Le chemin alors parcouru par Pierre Henry est déjà bien long. Lui qui entra à seulement 10 ans au Conservatoire de Paris où ses maîtres avaient pour noms Nadia Boulanger, Félix Passeronne et Olivier Messiaen ne cessera d’influencer des musiciens de générations et d’horizons divers. En 1997 par exemple, pour ses 70 ans, Fatboy Slim, William Orbit, Funki Porcini, Coldcut, Saint Germain ou encore Dimitri From Paris remixeront sa Messe pour un temps présent, énième preuve de son aura auprès des bidouilleurs électro en tous genres. Quant à savoir qu’elles furent ses principales sources d'inspiration, Pierre Henry aimait à citer des sons élémentaires comme l’orage, le vent, le train, les animaux… En 1950, son manifeste intitulé Pour penser à une nouvelle musique en disait long : « Il faut prendre immédiatement une direction qui mène à l'organique pur. À ce point de vue, la musique a été beaucoup moins loin que la poésie ou la peinture. Elle n'a pas encore osé se détruire elle-même pour vivre. Pour vivre plus fort comme le fait tout phénomène vraiment vivant. »

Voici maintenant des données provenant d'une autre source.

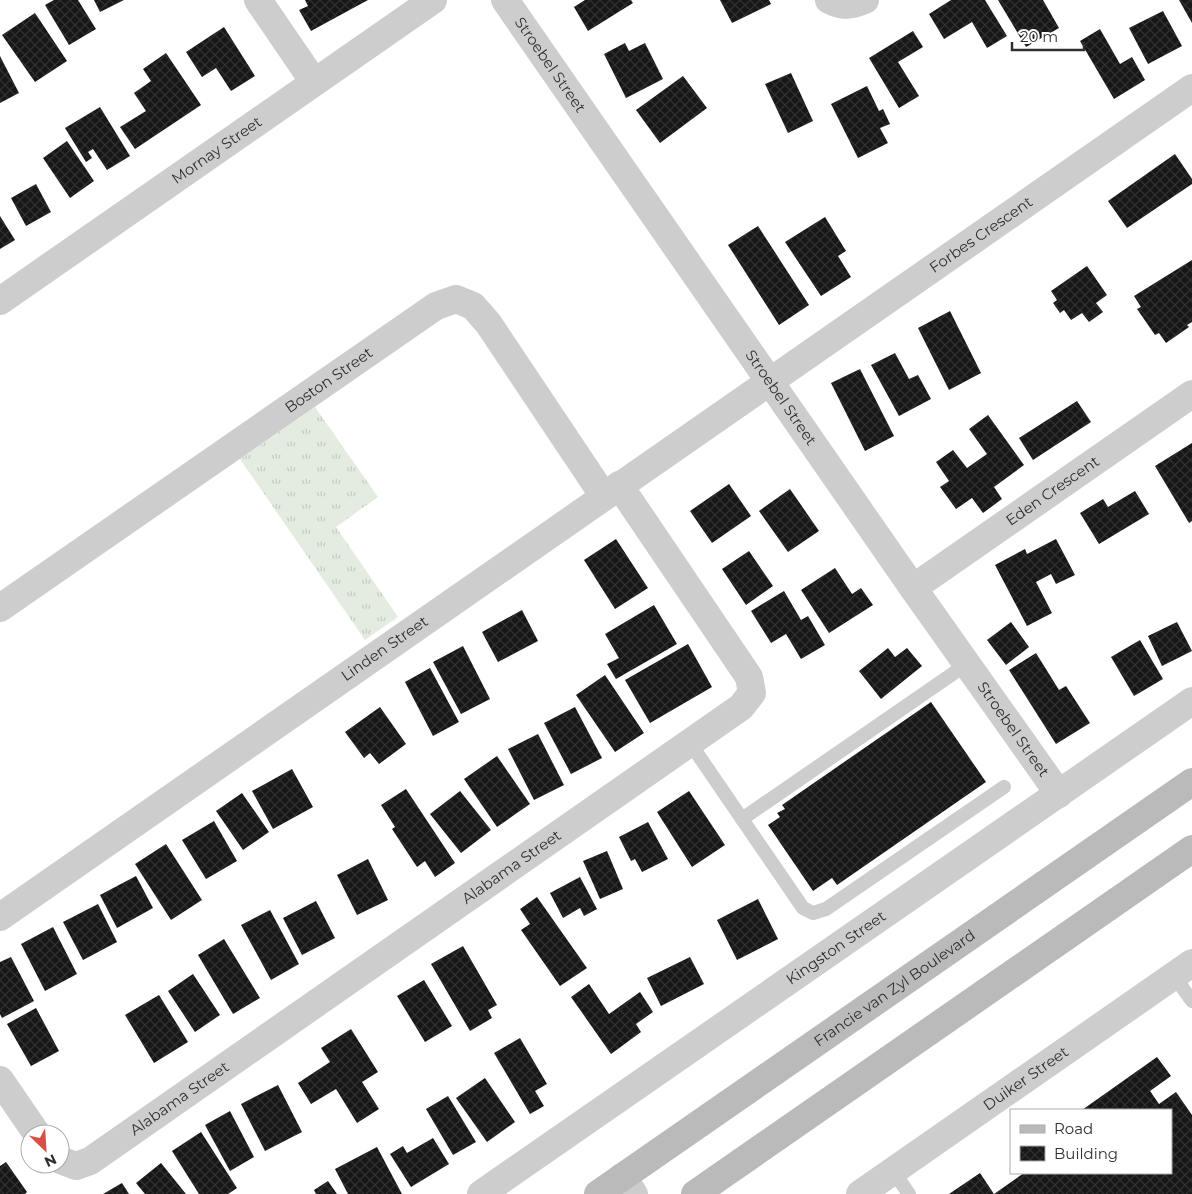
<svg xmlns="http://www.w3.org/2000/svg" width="1192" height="1194" font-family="Montserrat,sans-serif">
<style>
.grass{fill:url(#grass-tufts)}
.building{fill:url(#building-cross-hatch)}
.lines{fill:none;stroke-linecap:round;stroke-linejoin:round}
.lane{stroke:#cdcdcd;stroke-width:14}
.street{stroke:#cdcdcd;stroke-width:28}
.secondary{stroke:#bababa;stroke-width:28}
.labels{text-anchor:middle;stroke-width:5;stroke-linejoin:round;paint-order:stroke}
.street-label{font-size:15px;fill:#303030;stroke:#fff}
</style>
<defs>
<pattern id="grass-tufts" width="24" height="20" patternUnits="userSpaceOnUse" patternTransform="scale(1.25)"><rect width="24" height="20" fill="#e4ece0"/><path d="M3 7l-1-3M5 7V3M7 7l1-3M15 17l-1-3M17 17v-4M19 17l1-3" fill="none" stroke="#c4cbc0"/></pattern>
<pattern id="building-cross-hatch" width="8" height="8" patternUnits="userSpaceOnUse" patternTransform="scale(1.25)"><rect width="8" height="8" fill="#171717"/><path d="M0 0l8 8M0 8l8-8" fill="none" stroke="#303030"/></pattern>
</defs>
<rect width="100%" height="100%" fill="#fff"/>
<!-- grass -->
<polygon class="grass" points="315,407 378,497 336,527 398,617 365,640 240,459"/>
<!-- building -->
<g class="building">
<polygon points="54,0 78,0 96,29 69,45 45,5"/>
<polygon points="94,0 124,0 100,12"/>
<polygon points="305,0 368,0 311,31 299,10 308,6"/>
<polygon points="585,0 631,0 633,3 588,31 574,7"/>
<polygon points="720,0 769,0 771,4 732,23"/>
<polygon points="951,0 985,0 1007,36 987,48 972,22 944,39 929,14"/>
<polygon points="998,0 1043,0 1059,28 1026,47"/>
<polygon points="1179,0 1192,0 1192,23"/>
<polygon points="1163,11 1182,46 1148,64 1129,28"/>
<polygon points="35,13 67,61 35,82 2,35"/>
<polygon points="224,27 255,76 231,91 216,68 202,77 186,52"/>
<polygon points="1100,29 1120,64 1132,57 1145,80 1114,99 1080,41"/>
<polygon points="913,31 923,47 898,62 919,96 899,108 869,58"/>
<polygon points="625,43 629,51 645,43 663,79 626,98 604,54"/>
<polygon points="166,53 201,105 135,149 120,127 146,111 134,93 151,81 143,69"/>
<polygon points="0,56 19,93 0,103"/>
<polygon points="791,73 813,121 788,133 765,84"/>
<polygon points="683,76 707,108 660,143 636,110"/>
<polygon points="867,86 879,111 883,109 890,124 880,128 888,143 858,158 831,104"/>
<polygon points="100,107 130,156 107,170 93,149 88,152 92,158 86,162 65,128"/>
<polygon points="67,141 94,181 70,198 43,158"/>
<polygon points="1175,154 1192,179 1192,184 1127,228 1108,201"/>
<polygon points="36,184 51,212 26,226 11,198"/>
<polygon points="0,216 15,240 0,249"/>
<polygon points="825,217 846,251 838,256 851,277 821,296 785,242"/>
<polygon points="758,226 809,305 779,325 728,245"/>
<polygon points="1192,260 1192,322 1187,325 1189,327 1166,343 1159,333 1155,335 1137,309 1141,307 1134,296"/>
<polygon points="1087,266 1107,295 1096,303 1103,312 1089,322 1082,313 1071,320 1064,310 1060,313 1053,303 1057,300 1051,291"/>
<polygon points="950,311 981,373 949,390 918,328"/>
<polygon points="895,353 909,379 918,375 931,399 899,416 871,365"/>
<polygon points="860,369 894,436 865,451 831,383"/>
<polygon points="1077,401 1091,422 1033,460 1019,438"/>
<polygon points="988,415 1024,465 994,487 1002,499 983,513 972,498 956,509 940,487 949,481 936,462 953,450 967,468 987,454 969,429"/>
<polygon points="1192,443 1192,521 1189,523 1155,466"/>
<polygon points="729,484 751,516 712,543 690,511"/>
<polygon points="790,489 819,531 788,552 759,511"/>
<polygon points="1135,491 1149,514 1099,544 1080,513 1103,499 1108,507"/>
<polygon points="616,539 648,588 615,609 584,560"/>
<polygon points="1056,539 1075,575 1056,584 1051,574 1036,582 1052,613 1027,626 995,565 1025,549 1027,554"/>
<polygon points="749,551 773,586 746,605 722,569"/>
<polygon points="835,568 852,594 861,588 873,605 829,633 801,590"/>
<polygon points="784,591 801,620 808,616 825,645 801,659 786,634 771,643 751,611"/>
<polygon points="654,605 677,644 616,679 607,664 619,658 605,634"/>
<polygon points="522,610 538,641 498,662 482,632"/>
<polygon points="1011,622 1029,647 1006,665 987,640"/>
<polygon points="1177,622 1192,651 1162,666 1148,636"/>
<polygon points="1140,640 1163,679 1134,696 1111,657"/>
<polygon points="688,644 712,687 650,723 625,680"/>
<polygon points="463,646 490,699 461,714 433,662"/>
<polygon points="888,648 895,657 907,648 922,666 881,699 859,671"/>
<polygon points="1036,653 1059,690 1066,686 1090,723 1056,744 1009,670"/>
<polygon points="430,668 459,722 433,736 405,682"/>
<polygon points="605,675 644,733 615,752 576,695"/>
<polygon points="931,702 986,782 837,885 832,878 813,891 768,825 780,817 777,813 785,809 782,805"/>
<polygon points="380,707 406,744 379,764 370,753 364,758 345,732"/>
<polygon points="575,707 602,758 571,774 544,723"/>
<polygon points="538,734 564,785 534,800 508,749"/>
<polygon points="497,756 530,804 497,827 464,779"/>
<polygon points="292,769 313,807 273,829 252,791"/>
<polygon points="406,789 455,863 435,877 425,861 417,867 392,829 395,827 381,805"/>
<polygon points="460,791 491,830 461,853 430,814"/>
<polygon points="689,791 725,845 692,867 657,812"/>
<polygon points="242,793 269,832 243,850 216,811"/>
<polygon points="214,821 237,861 206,879 182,840"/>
<polygon points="648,822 668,859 642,872 635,859 631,861 619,837"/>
<polygon points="166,844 202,900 171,920 135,864"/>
<polygon points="607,851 623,889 600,899 583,861"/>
<polygon points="368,859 388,900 357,915 337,875"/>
<polygon points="136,876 153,908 117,928 100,895"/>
<polygon points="580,877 597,909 584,916 580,908 563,918 550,893"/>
<polygon points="537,897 587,968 560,986 521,930 530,924 520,909"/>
<polygon points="758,899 778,939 737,960 717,920"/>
<polygon points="316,901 335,938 302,955 283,918"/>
<polygon points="98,904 117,942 83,960 63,922"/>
<polygon points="270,910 299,964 271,980 241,925"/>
<polygon points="53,927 77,974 45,991 21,944"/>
<polygon points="224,939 260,998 233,1014 198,955"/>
<polygon points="463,946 497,1005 488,1010 492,1018 470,1031 431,964"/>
<polygon points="11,957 34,1001 2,1018 0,1014 0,962"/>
<polygon points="690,957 704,984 661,1006 647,978"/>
<polygon points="193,974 220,1015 195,1032 168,991"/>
<polygon points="424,980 452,1026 425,1042 397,996"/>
<polygon points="589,984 609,1014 640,992 653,1012 636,1024 641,1032 611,1054 571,997"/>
<polygon points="159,995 188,1042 154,1063 125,1015"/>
<polygon points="36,1008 59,1051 31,1066 7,1024"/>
<polygon points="351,1029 378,1072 362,1082 379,1109 357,1123 336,1089 311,1104 298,1083 330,1062 321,1048"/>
<polygon points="520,1038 547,1084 535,1091 544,1106 530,1114 494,1053"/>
<polygon points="1157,1057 1171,1076 1150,1091 1159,1104 1176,1092 1192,1115 1192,1194 949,1194 980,1173 994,1194 1024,1173 1171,1173 1171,1110 1082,1110"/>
<polygon points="485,1078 515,1122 487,1142 456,1098"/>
<polygon points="278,1085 302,1132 265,1151 241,1104"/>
<polygon points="448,1096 476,1142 453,1155 426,1109"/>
<polygon points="230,1111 254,1157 230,1171 205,1125"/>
<polygon points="201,1132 237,1188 228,1194 199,1194 172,1151"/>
<polygon points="433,1138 449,1164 411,1187 390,1154 403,1146 407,1153"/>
<polygon points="377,1147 402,1194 348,1194 335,1169"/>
<polygon points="6,1162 27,1192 25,1194 0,1194 0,1166"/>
<polygon points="161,1163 186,1194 145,1194 136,1183"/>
<polygon points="328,1181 337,1194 316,1194 314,1190"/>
<polygon points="122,1183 129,1194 103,1194"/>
</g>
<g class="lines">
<!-- lane -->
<g class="lane">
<polyline points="690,743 803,908 813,913 826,909 1004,787"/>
<polyline points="742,819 967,664"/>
<polyline points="1174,976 1192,1001"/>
<polyline points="893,1171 909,1194"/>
</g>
<!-- street -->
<g class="street">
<polyline points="258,0 314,82"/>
<path id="s1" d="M 505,0 L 913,588 L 1059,794"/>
<path d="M 829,0 C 842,7 851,6 865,0"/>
<path id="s2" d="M 0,301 L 433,0"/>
<path id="s3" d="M 913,588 L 1192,394"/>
<path id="s4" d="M 0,608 L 436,306 L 456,299 L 473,306 L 488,323 L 603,495"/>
<path id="s5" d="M 0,917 C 396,639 795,365 1192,88"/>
<polyline points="0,1080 37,1134"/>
<path id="s6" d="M 60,1160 L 76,1166 L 90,1161 L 741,707 L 752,693 L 749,677 L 619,485"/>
<polyline points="622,1177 634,1194"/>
<path id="s7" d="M 481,1194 L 1192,701"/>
<path id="s8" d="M 860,1194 L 1192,963"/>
</g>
<!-- secondary -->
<g class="secondary">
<path id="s9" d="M 598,1194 L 1192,782"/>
<polyline points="695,1194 1192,849"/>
</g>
</g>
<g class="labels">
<!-- street labels -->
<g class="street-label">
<text dy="5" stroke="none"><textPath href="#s1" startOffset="79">Stroebel Street</textPath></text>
<text dy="5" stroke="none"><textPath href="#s2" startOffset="264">Mornay Street</textPath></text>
<text dy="5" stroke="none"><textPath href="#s5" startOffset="1195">Forbes Crescent</textPath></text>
<text dy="5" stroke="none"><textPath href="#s4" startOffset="400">Boston Street</textPath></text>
<text dy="5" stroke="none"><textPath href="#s1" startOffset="484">Stroebel Street</textPath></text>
<text dy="5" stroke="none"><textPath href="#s3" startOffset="170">Eden Crescent</textPath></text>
<text dy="5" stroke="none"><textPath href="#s5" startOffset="469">Linden Street</textPath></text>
<text dy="5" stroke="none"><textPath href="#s1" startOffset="889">Stroebel Street</textPath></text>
<text dy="5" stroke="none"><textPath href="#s6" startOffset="546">Alabama Street</textPath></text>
<text dy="5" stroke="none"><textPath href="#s7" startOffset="432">Kingston Street</textPath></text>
<text dy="5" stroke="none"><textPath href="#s9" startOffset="361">Francie van Zyl Boulevard</textPath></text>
<text dy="5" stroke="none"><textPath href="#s8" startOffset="202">Duiker Street</textPath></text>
<text dy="5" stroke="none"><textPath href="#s6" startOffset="141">Alabama Street</textPath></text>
</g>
</g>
<!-- legend -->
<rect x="1010" y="1109" width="162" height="65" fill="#ffffff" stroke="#acacac"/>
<rect x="1020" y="1125" width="25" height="8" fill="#bababa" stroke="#acacac"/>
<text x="1054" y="1134" font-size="15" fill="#303030">Road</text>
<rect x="1020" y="1146" width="25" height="15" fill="url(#building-cross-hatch)" stroke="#acacac"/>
<text x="1054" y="1159" font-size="15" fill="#303030">Building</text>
<!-- north arrow -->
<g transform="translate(45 1149) rotate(155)"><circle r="24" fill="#ffffff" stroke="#acacac"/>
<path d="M0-4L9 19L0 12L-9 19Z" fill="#d65143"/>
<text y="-8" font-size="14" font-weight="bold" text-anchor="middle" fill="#303030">N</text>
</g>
<!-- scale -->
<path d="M1012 42v8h72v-8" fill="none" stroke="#303030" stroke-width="2.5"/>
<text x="1020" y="42" font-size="15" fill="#303030" stroke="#ffffff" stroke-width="4" paint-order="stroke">20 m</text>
</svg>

A l'heure du bilan et en regardant l'ampleur de l'oeuvre de l’auteur de Voyage (d'après le Livre des morts tibétain), de la Messe de Liverpool, l'Apocalypse de Jean, les Fragments pour Artaud, Une Tour de Babel, Voyage initiatique ou bien encore Dracula, il apparaît comme le compositeur d'une B.O. en phase avec les tumultes et les interrogations de son temps. Pierre Henry restera finalement comme le grand inventeur de procédés techniques de composition aujourd’hui standardisés. Un précurseur.